The new study, published in the journal Cancer Research on January 19th, looked at the effects of fasting and fasting-mimicking diet cycles in animal models of CLL. CLL is a blood cancer in which the bone marrow produces too many lymphocytes, a type of white blood cell. It is the most common type of leukemia in adults.
This work in mice “shows that when leukemia tumors are challenged with the fasting-mimicking diet, they become more dependent on the activity of the proteasome, which degrades damaged proteins,” Valter D. Longo, Ph.D., professor of gerontology and biological science at the University of Southern California (USC) and director of the USC Longevity Institute, wrote in an email interview with MHE.

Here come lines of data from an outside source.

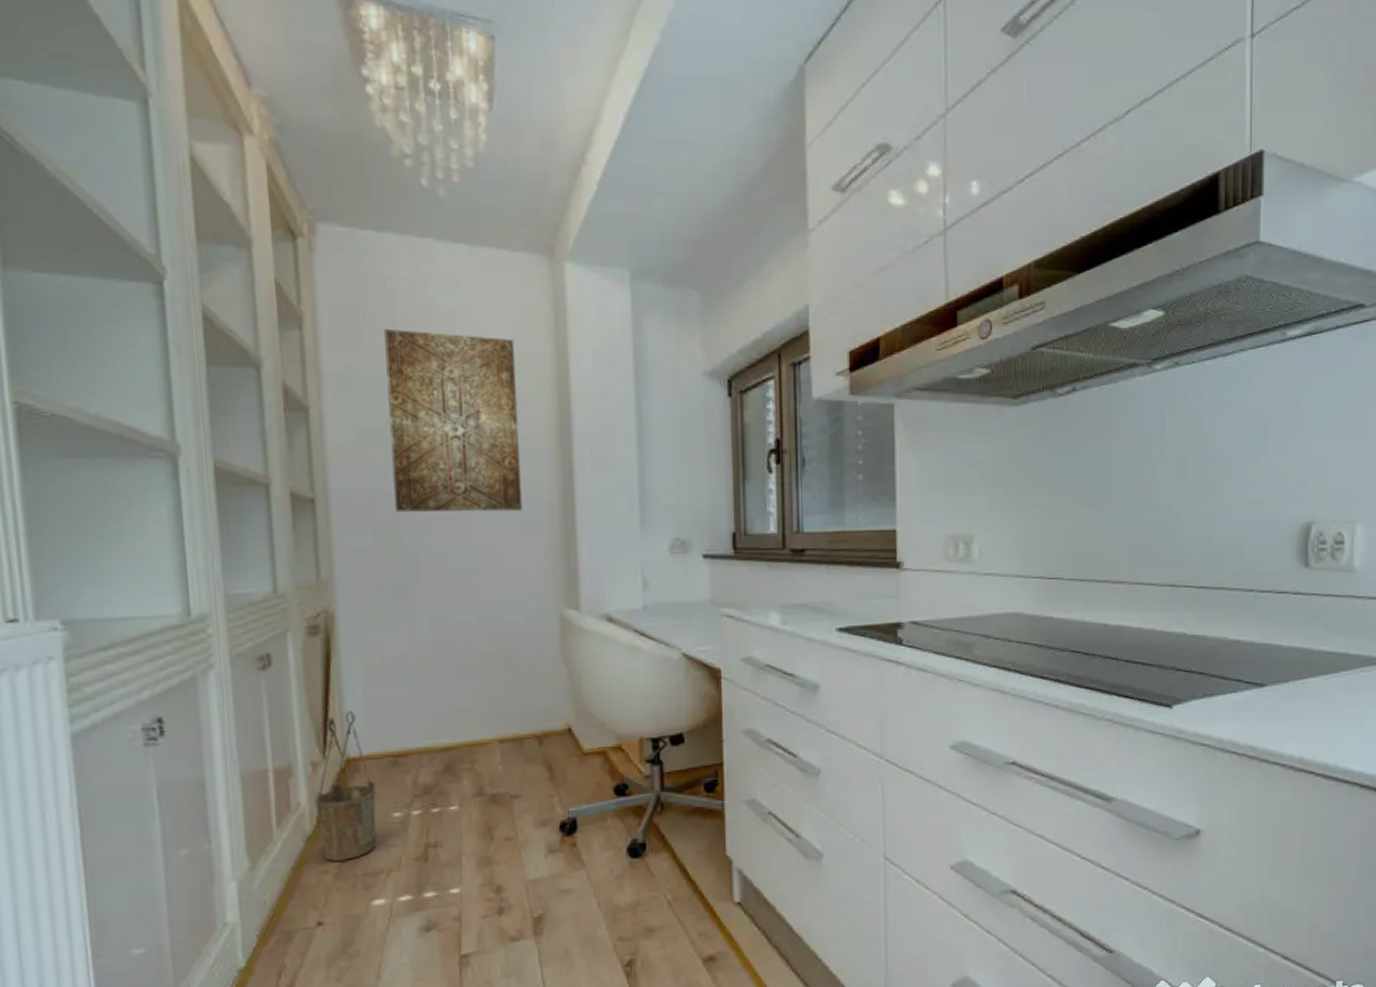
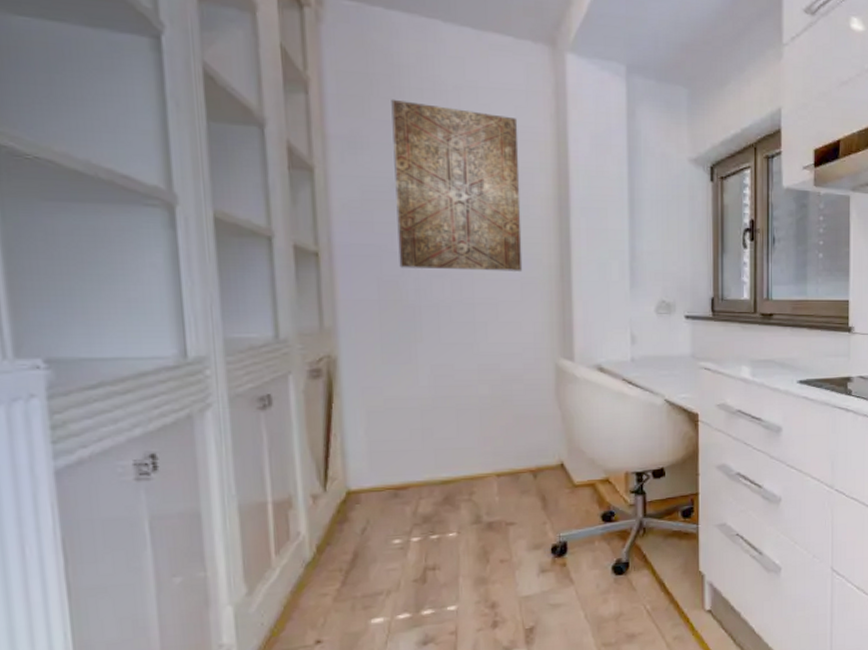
bucket: present [315,710,376,861] -> none [315,448,376,585]

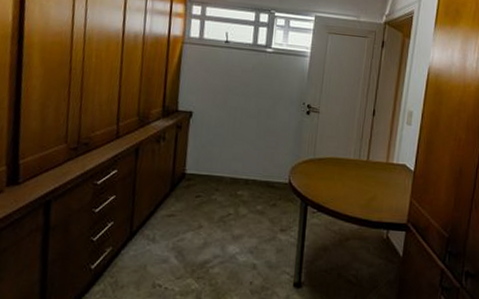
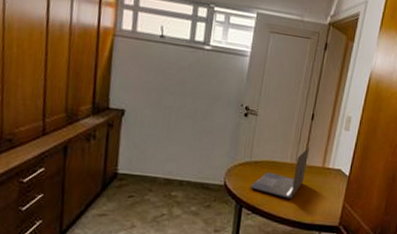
laptop: none [315,143,372,196] -> present [250,147,309,199]

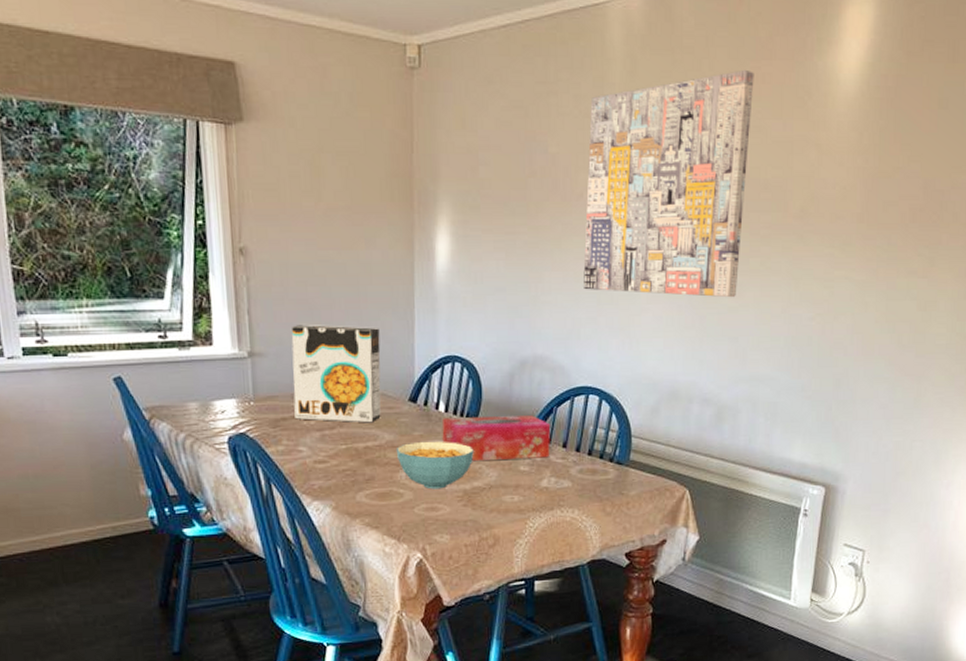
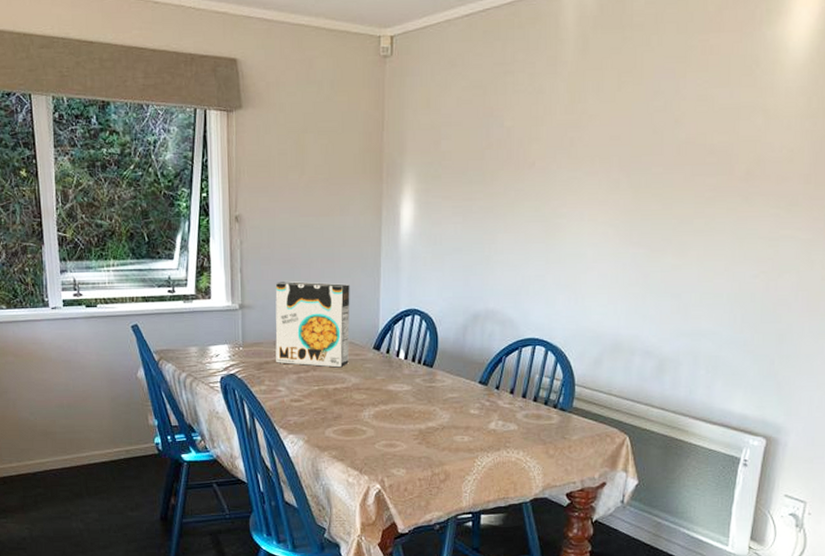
cereal bowl: present [396,441,474,490] -> none [361,385,429,428]
tissue box: present [442,415,551,462] -> none [401,364,500,404]
wall art: present [583,69,754,298] -> none [534,42,702,257]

In the new study, fasting-mimicking conditions in mouse CLL models had mild cytotoxic effects. This triggered the activation of apoptosis, also known as programmed cell death. Additionally, in CLL cells, the fasting conditions promoted an increase in proteasome activity that served as a starvation escape pathway. This shows that CLL cells attempt to activate the proteasome in order to avoid starvation.

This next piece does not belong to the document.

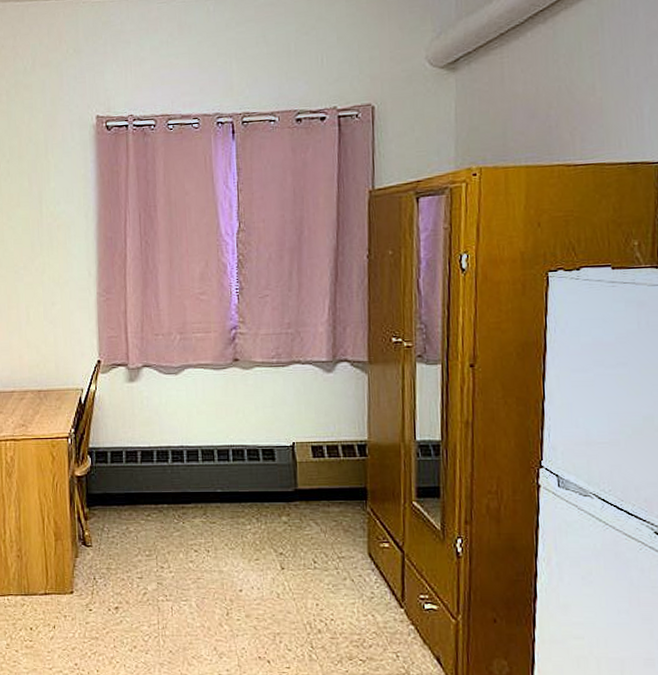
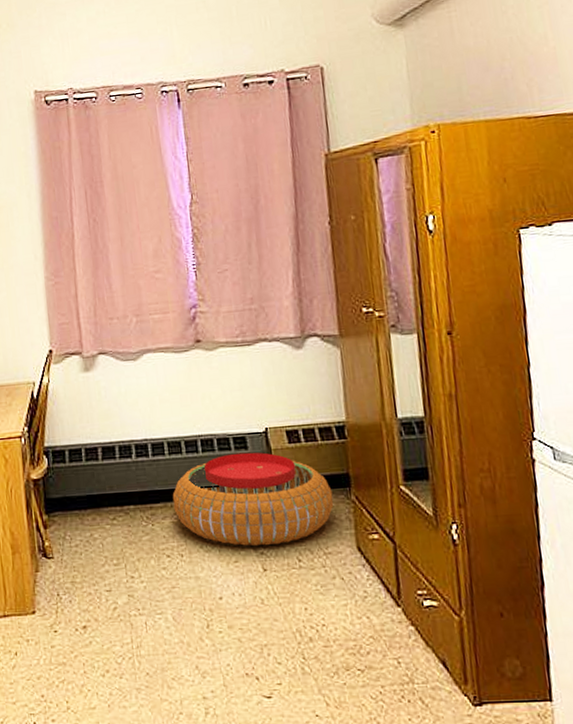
pouf: none [203,463,350,547] -> present [172,452,334,547]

Bortezomib (brand name: Velcade) is approved for treating mantle cell lymphoma and multiple myeloma in certain situations. Bortezomib works by blocking proteasomes, which are responsible for breaking down proteins. This causes a buildup of unwanted proteins in cells, leading to cell death. Researchers are also studying the use of bortezomib for treating other types of cancer.

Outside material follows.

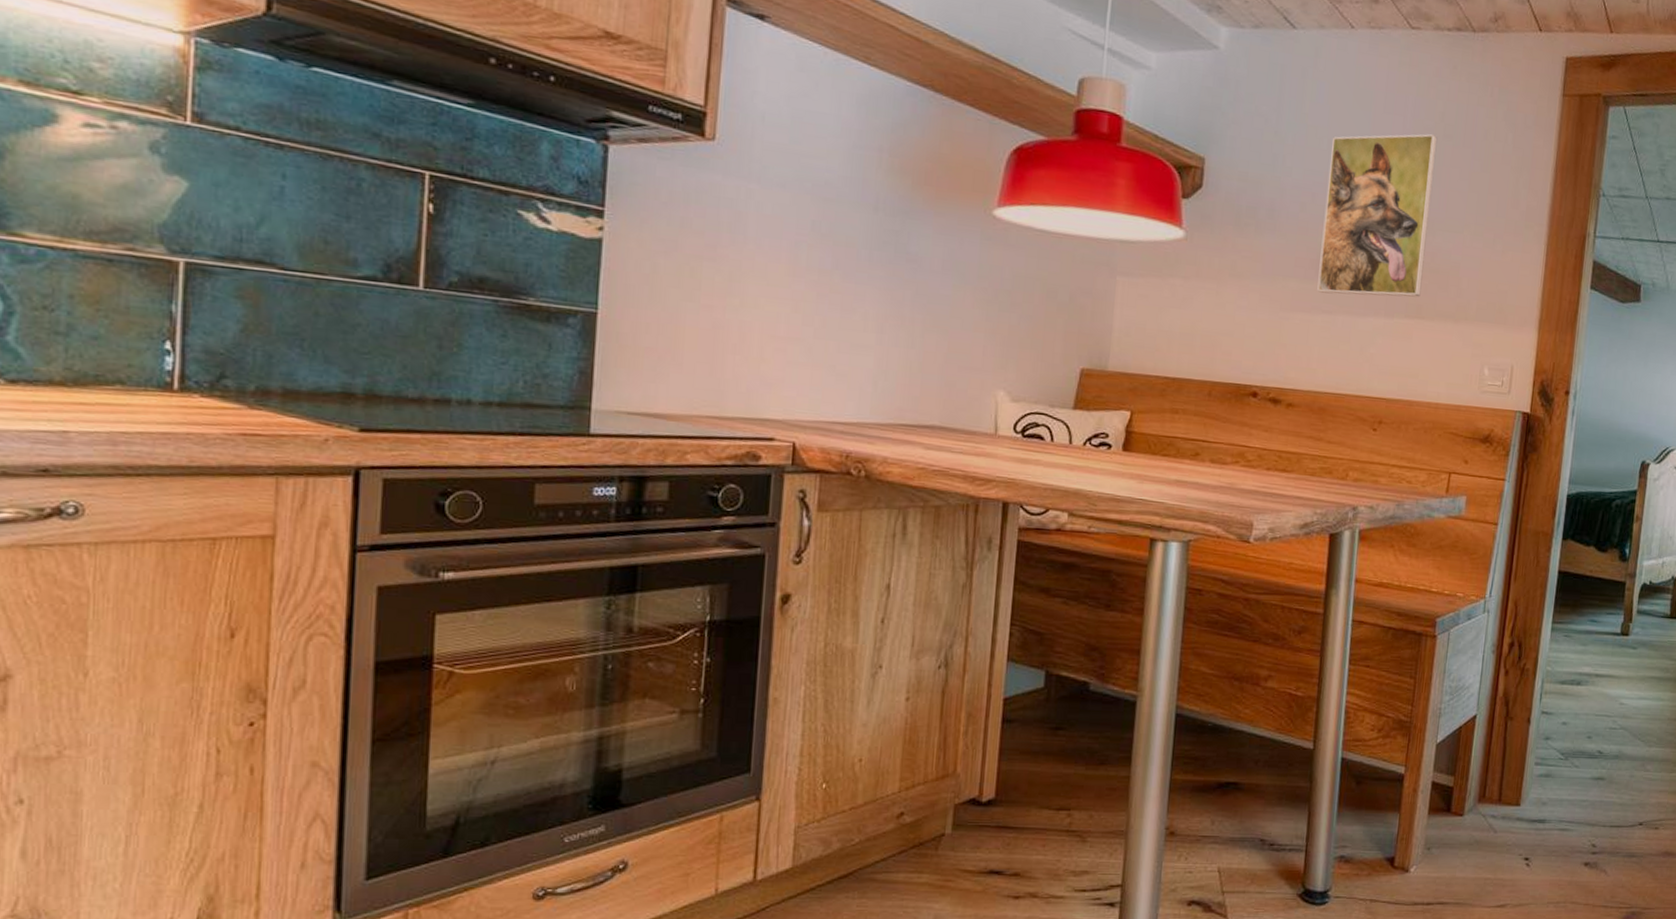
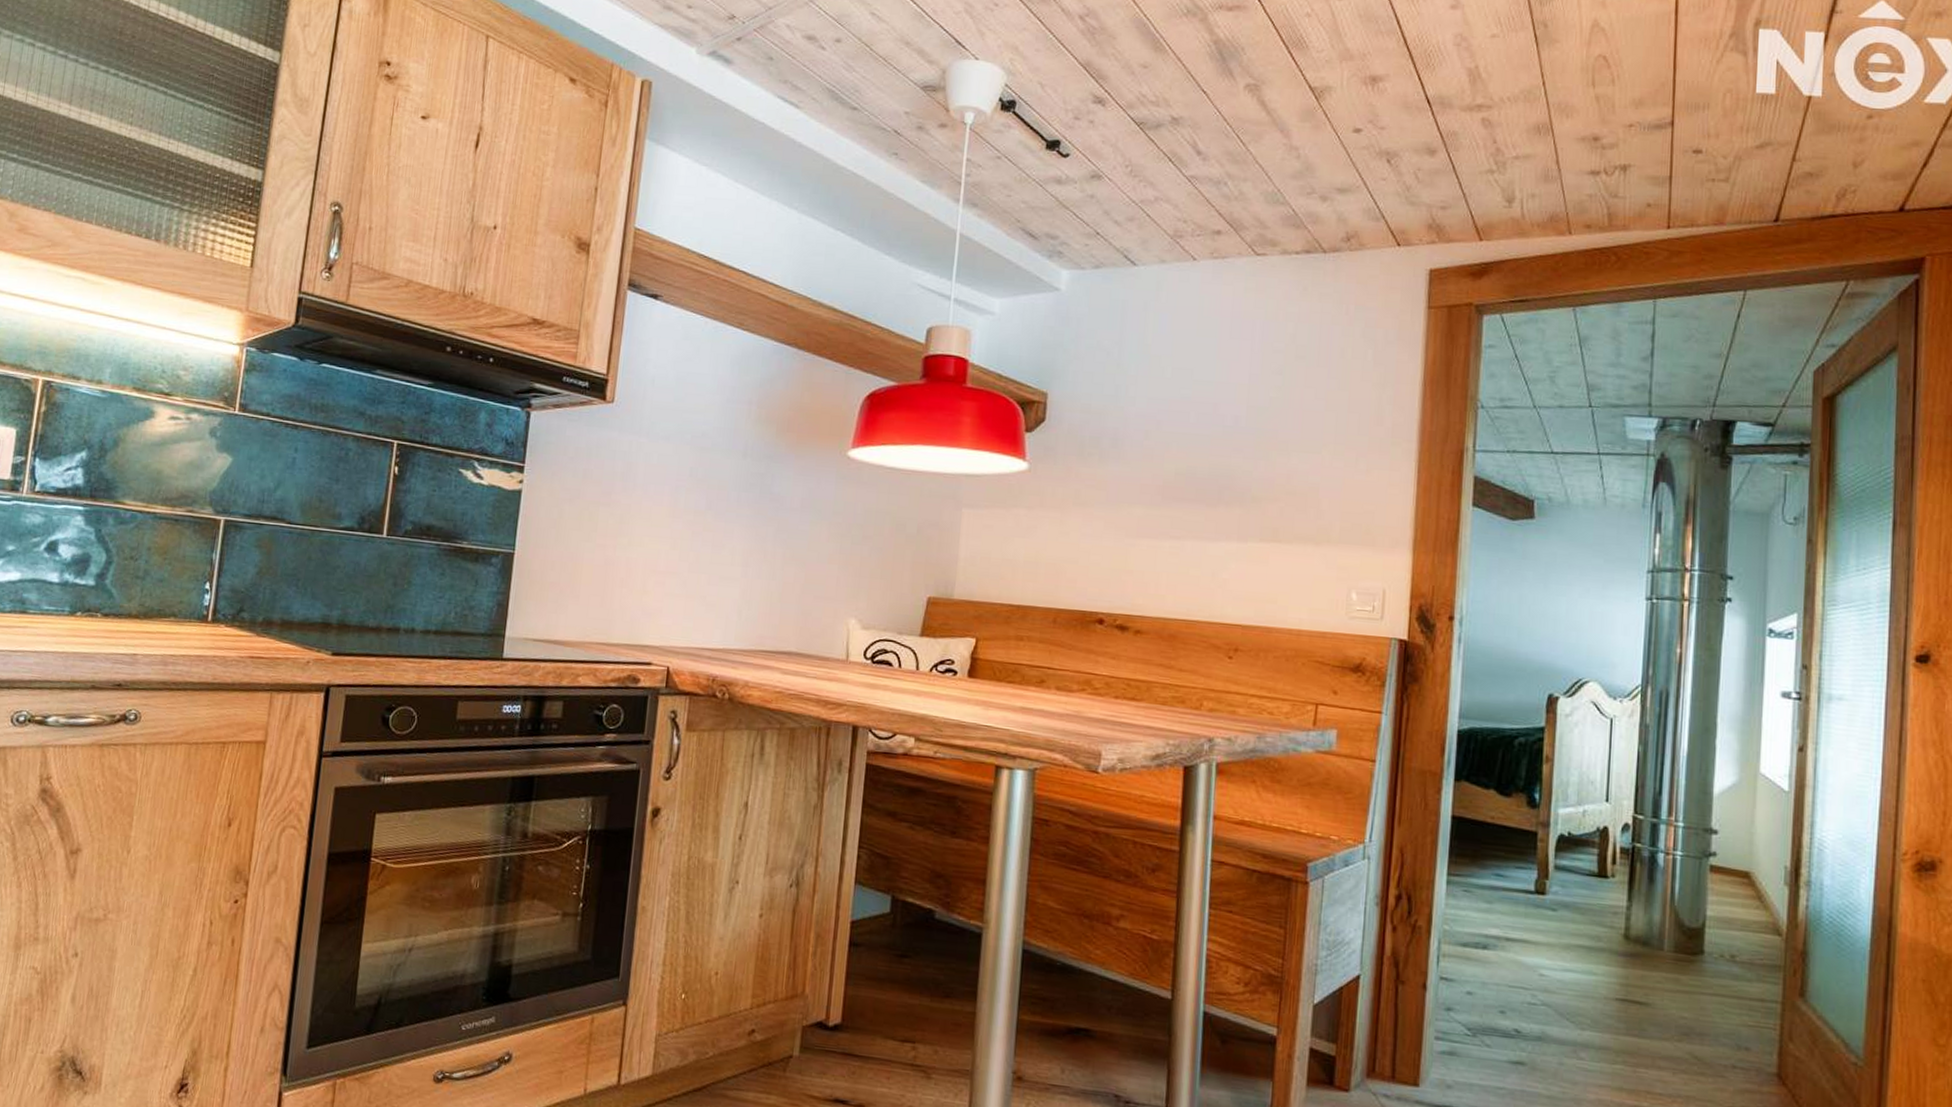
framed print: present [1317,134,1438,298] -> none [1164,355,1289,520]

To enhance the apoptosis-promoting effects of fasting conditions, the researchers combined the fasting-mimicking diet with bortezomib, a proteasome inhibitor, and rituximab, an anti-CD20 antibody. Pharmacological blockage of this escape pathway with bortezomib resulted in a strong enhancement of the pro-apoptotic effects of starvation conditions. This combination therapy delayed CLL progression and significantly prolonged mouse survival in CLL models.
The results suggest that targeting starvation escape pathways, such as the proteasome activity, could be an effective treatment strategy for CLL. The findings highlight the potential of combining FMD cycles with bortezomib and rituximab in future clinical trials for CLL. More research in humans is needed to evaluate the effectiveness of this combination therapy in clinical trials.
“We show that proteasome inhibitors synergize with FMD in killing cancer cells,” Longo stated.
“In the paper, we also show initial preliminary evidence for the ability of FMD cycles to delay the progression of CLL in a few human cases in the absence of drugs (only FMD), setting the stage for a new trial to combine proteasome inhibiting drugs and FMD cycles in human trials,” Longo said.